Mykhaylo Rudavskyi

Personal information
- Full name: Mykhaylo Serhiyovych Rudavskyi
- Date of birth: 26 May 2001 (age 25)
- Place of birth: Kharkiv, Ukraine
- Height: 1.72 m (5 ft 8 in)
- Position: Left-back

Team information
- Current team: Metalurh Zaporizhzhia
- Number: 28

Youth career
- 2013–2014: KhTZ-2 Kharkiv
- 2014 2015: UFK-Metal Kharkiv
- 2015–2016: Metalist Kharkiv
- 2016–2018: Shakhtar Donetsk

Senior career*
- Years: Team / Apps / (Gls)
- 2018–2021: Shakhtar Donetsk / 0 / (0)
- 2021–2022: Vovchansk / 10 / (0)
- 2022–2023: Metalist 1925 Kharkiv / 11 / (0)
- 2024: Dinaz Vyshhorod / 7 / (0)
- 2024–2025: Bukovyna Chernivtsi / 4 / (0)
- 2025–: Metalurh Zaporizhzhia / 24 / (0)

International career^{‡}
- 2019: Ukraine U18 / 1 / (0)

= Mykhaylo Rudavskyi =

Ukrainian footballer

Mykhaylo Serhiyovych Rudavskyi (Михайло Сергійович Рудавський; born 26 May 2001) is a Ukrainian professional footballer who plays as a left-back for Metalurh Zaporizhzhia.

==Career==
===Early years===
Born in Kharkiv, Rudavskyi began his career in the local KhTZ and Metalist Kharkiv and then continued in the Shakhtar Donetsk academy.
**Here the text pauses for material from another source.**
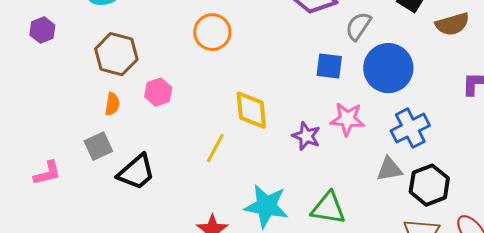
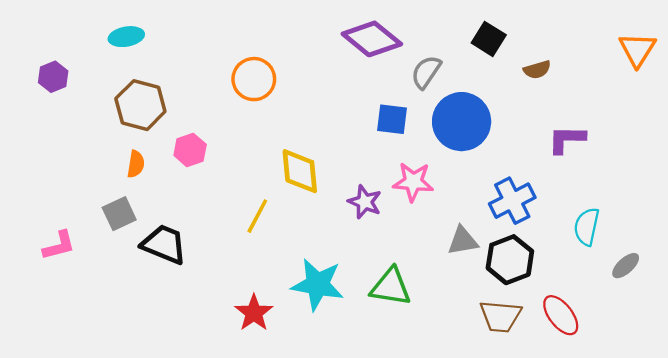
brown semicircle: (452, 24) -> (537, 70), size x0.7
blue cross: (410, 128) -> (512, 201), moved
black trapezoid: (136, 172) -> (164, 244), turned -117

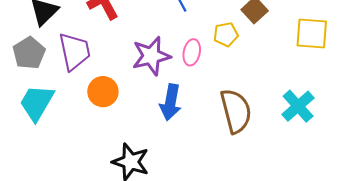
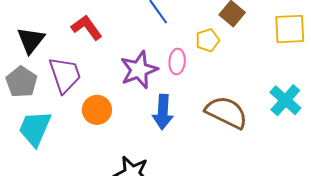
brown semicircle: (236, 111) -> (226, 112), turned -42

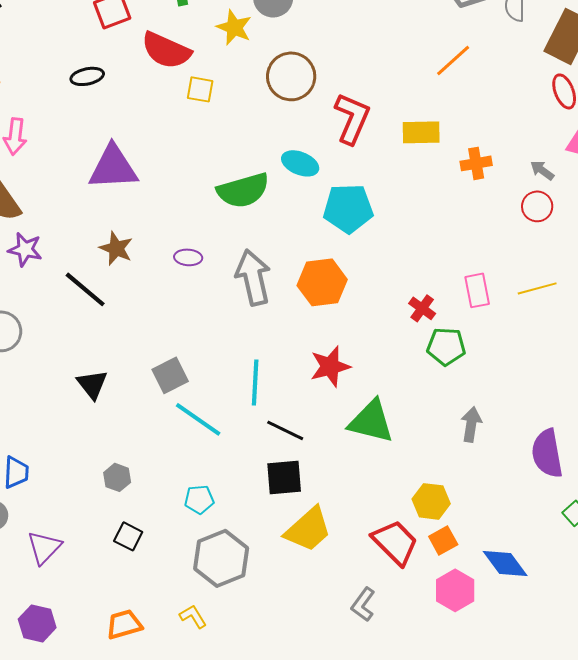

His first coaches were Serhiy Sokhan and Roman Melnyk. He played in the Ukrainian Premier League Reserves and never made his debut for the senior Shakhtar Donetsk squad.

===Vovchansk===
In July 2021 Rudavskyi signed a year contract with the Ukrainian Second League side Vovchansk and made the debut as a starting player in a losing home match against Trostianets on 31 July 2021.

===Metalist 1925 Kharkiv===
In August 2022 he signed a 3-year deal with the Ukrainian Premier League side Metalist 1925 Kharkiv and made his debut in the Ukrainian Premier League in an away match against Shakhtar Donetsk on 23 August 2022.